Possible explanations for our findings

The increased FYRHD for some diseases, such as syphilis, condyloma, non-A hepatitis, or endocarditis, can be explained by shared routes of infection. The HIV risk associated with other diseases, such as malaria and hepatitis A, might mark immigration from or tourism to countries with a high prevalence of HIV infection. Increased susceptibility caused by the HIV infection and resulting immunodeficiency may lead to many of the AIDS-defining diseases. The association with HIV risk might also represent misdiagnosis of the indicator disease. For instance, Epstein–Barr virus-induced mononucleosis typically has a clinical presentation characterized by fever and lymphadenopathy, and the diagnosis is not always confirmed by virological testing. If a manifestation of acute HIV infection is diagnosed as mononucleosis, the FYRHD associated with mononucleosis will be high. Similar mechanisms likely explain the association of FYRHD with other indicator diseases, such as viral meningitis and lymphadenitis.

Policy implications

Our study has important implications for policies for HIV testing. We identified a number of indicator diseases, diagnosed in a nationwide population-based hospital system, which are associated with an FYRHD >0.1%. A 0.1% prevalence seems to be a reasonable threshold for cost-effectiveness, compared to other interventions in the health care system, and is associated with earlier HIV diagnosis.11,12,14 Infectious diseases, in particular, seem to be associated with elevated FYRHD, so one simple recommendation is to perform HIV testing on all patients hospitalized for an infectious disease. As these diseases account for ~40% of all admissions to acute medical units,25 they could be the target of a focused program. The rather high FYRHD found in certain categories of the background population, especially persons of African origin and Danish males aged 35 years, suggests that it also might be cost-effective to introduce universal testing in these groups irrespective of presentation of indicator diseases.
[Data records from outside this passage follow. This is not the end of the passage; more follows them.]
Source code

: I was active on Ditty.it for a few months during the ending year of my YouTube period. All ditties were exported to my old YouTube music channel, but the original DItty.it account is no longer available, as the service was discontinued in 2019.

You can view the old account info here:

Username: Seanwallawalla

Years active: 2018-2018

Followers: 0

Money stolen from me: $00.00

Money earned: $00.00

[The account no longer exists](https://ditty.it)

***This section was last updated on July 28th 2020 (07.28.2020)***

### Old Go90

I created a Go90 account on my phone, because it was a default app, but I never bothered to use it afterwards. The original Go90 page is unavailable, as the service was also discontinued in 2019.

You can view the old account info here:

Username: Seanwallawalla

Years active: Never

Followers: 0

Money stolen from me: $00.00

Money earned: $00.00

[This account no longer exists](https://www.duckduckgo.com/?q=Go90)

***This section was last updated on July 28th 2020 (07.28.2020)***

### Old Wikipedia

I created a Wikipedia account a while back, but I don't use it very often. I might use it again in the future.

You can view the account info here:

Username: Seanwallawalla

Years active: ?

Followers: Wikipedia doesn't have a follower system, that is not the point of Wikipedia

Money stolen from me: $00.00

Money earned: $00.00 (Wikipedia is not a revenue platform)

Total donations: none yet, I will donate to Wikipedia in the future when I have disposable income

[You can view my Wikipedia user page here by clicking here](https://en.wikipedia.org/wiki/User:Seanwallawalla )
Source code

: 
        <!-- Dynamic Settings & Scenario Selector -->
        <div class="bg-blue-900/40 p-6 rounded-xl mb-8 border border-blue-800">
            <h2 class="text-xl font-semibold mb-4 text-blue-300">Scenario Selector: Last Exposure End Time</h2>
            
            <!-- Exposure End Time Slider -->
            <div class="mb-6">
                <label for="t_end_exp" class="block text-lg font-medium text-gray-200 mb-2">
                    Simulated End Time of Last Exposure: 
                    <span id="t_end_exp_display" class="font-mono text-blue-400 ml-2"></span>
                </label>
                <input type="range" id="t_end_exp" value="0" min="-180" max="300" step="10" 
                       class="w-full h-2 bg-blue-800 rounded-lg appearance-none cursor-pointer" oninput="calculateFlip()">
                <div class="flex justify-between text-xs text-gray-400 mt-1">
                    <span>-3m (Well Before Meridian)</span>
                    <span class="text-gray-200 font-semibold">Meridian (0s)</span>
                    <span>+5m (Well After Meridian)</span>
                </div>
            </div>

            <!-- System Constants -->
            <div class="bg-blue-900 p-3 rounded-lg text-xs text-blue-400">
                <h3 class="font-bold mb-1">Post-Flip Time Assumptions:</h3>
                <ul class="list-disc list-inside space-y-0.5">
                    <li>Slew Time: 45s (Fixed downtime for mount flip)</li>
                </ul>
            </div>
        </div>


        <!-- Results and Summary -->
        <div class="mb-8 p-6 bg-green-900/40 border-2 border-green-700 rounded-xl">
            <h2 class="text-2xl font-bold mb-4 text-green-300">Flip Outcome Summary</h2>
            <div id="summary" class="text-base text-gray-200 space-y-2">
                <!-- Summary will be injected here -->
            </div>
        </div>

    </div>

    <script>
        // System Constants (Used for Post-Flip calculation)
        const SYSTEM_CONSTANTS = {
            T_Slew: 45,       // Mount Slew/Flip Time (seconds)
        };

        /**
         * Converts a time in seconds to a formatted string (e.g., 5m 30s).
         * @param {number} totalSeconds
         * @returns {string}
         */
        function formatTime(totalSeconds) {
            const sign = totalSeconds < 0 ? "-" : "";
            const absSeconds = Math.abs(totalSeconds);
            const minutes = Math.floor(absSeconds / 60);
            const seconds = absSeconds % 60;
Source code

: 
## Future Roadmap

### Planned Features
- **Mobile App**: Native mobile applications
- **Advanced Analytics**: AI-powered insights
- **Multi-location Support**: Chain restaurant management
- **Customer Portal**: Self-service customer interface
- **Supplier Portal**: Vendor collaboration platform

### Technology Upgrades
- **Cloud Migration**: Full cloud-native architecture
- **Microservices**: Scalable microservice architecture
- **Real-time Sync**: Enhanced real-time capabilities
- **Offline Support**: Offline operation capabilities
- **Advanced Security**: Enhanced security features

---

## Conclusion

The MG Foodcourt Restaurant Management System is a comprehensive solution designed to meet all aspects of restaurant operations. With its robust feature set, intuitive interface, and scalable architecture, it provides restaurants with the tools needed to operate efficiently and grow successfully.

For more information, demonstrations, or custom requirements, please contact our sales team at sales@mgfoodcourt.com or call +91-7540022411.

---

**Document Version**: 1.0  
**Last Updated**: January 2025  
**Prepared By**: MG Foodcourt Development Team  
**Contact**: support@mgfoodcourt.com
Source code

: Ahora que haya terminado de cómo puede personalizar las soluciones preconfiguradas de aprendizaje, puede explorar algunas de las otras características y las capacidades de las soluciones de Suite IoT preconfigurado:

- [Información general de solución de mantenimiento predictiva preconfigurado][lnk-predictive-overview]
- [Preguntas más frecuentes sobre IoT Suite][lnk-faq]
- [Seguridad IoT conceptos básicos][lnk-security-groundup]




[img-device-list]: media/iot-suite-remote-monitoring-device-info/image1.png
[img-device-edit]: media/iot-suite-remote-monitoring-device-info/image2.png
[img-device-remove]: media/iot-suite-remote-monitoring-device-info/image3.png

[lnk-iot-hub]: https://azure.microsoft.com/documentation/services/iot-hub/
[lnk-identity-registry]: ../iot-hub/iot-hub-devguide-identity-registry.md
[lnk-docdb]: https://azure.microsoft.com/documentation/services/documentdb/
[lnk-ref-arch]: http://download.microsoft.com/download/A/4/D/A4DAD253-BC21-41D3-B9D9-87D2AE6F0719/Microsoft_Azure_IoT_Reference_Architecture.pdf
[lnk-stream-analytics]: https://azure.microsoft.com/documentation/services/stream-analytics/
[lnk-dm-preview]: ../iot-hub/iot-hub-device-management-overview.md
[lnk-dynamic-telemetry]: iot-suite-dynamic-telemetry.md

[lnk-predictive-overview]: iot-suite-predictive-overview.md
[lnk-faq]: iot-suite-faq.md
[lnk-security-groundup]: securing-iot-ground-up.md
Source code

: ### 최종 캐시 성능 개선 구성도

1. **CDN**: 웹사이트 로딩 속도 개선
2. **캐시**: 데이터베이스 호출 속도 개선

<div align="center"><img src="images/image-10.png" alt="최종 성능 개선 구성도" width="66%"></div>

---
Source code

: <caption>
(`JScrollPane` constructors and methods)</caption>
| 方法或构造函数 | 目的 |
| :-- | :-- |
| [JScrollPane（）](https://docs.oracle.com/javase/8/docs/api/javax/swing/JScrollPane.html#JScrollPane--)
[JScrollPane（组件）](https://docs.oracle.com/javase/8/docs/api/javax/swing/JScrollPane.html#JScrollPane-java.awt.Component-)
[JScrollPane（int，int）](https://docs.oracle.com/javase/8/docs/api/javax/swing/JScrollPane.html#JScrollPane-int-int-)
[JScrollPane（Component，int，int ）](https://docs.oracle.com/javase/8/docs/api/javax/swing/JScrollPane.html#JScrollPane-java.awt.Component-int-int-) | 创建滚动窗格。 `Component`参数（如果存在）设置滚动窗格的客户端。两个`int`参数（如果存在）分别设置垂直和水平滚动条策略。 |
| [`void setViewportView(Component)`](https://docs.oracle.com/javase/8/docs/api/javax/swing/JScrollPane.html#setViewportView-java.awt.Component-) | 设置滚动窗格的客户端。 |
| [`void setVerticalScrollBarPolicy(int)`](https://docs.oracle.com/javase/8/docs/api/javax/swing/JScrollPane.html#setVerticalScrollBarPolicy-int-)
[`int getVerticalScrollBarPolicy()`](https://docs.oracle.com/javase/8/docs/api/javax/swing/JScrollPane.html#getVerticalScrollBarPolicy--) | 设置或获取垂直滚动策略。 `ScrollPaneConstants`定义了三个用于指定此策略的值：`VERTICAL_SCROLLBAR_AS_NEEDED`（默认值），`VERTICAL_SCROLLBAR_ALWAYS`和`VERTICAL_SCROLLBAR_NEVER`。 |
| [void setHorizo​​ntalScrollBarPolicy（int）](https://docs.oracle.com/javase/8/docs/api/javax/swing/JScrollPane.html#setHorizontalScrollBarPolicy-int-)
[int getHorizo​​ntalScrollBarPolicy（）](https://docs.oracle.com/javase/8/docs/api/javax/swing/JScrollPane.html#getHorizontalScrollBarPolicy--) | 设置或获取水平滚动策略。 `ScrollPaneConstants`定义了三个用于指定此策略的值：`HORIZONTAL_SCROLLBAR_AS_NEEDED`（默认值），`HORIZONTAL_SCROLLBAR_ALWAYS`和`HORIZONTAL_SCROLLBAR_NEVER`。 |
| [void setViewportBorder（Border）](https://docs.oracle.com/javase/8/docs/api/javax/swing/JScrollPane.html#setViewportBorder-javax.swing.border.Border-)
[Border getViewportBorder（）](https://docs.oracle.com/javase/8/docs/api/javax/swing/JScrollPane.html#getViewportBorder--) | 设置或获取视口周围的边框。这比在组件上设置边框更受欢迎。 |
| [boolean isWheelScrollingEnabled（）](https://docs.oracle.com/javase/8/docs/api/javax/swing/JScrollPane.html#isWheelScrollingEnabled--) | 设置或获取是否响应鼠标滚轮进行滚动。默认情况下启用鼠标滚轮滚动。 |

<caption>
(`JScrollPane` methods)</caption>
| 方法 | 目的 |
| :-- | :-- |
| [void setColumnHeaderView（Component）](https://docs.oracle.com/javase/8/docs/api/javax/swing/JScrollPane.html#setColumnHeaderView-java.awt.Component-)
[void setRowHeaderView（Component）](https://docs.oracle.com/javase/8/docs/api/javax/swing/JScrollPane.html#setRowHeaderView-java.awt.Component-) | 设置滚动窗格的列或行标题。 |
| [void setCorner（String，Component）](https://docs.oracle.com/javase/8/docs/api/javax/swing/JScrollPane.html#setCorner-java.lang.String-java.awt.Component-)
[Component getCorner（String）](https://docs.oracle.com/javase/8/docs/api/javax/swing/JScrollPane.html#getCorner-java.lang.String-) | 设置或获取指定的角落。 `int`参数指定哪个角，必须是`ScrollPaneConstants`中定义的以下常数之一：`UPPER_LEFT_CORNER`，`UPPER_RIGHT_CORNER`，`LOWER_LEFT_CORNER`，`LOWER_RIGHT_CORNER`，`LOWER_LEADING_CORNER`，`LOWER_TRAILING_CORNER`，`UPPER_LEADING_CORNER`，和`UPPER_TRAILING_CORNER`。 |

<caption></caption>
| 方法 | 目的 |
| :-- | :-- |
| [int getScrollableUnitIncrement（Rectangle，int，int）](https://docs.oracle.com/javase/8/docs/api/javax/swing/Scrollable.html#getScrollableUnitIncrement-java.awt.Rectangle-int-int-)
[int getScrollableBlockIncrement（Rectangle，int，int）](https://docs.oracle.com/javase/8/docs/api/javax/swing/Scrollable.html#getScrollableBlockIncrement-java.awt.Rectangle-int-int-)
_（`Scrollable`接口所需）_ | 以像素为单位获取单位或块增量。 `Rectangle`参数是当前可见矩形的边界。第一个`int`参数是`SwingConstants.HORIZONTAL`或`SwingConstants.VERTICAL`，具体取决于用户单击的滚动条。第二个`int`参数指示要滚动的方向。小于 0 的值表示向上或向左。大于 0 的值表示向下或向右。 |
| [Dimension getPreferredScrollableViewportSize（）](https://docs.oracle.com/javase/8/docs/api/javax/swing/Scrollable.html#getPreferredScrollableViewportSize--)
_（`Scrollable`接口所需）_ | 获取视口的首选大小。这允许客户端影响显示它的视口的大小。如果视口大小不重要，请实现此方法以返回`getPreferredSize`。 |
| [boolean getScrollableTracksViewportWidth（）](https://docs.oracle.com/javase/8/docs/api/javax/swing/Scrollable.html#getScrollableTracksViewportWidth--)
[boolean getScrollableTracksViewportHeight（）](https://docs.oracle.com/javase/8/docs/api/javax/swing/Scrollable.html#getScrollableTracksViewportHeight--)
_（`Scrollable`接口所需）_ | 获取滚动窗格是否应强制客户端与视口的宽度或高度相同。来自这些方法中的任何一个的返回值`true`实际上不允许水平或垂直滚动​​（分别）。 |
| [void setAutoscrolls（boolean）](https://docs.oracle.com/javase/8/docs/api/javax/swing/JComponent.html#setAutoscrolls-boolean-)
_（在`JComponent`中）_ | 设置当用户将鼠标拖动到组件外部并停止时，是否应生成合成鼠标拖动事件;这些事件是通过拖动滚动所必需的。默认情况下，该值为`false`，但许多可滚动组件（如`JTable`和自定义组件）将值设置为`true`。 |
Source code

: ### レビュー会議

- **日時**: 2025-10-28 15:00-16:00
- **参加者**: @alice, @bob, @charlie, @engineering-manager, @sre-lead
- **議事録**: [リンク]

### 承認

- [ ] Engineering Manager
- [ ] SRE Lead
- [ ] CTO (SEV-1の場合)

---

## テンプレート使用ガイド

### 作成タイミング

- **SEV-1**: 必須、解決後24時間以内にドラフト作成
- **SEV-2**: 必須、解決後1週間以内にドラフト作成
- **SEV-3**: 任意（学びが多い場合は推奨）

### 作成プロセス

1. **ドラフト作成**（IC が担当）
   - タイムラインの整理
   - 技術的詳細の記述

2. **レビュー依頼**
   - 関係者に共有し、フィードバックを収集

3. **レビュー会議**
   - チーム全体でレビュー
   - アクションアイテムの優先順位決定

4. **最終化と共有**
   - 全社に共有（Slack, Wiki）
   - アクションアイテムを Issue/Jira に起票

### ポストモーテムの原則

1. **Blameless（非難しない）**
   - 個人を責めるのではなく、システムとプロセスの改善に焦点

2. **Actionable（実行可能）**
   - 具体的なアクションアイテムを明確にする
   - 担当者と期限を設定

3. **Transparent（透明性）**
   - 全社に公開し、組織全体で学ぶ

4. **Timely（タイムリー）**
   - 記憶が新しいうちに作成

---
It must be emphasized that some diseases, such as most urologic, nephrologic, rheumatologic, and endocrine disorders, had an FYRHD <0.1%. Therefore, these diagnoses should not necessarily lead to an HIV test in the absence of other risk factors. When using FYRHD as a surrogate for prevalence in deciding which categories of patients to screen for HIV, it is important to consider that the FYRHD includes both cases of unknown HIV infection at the time of indicator disease diagnosis (prevalent cases) and HIV infections occurring during the 5-year follow-up period (incident cases). Incident cases would be missed if screening is performed close to indicator disease diagnosis. Therefore, screening ideally should be repeated after 5 years to ensure identification of all cases. Furthermore, although not supported by data in our study, persons with ongoing risk-taking behavior should receive counseling about safe sex practices and regular HIV testing.

Conclusion

Our study identified a large number of indicator diseases associated with an FYRHD >0.1%. These data can be used as a tool for planning targeted HIV screening programs.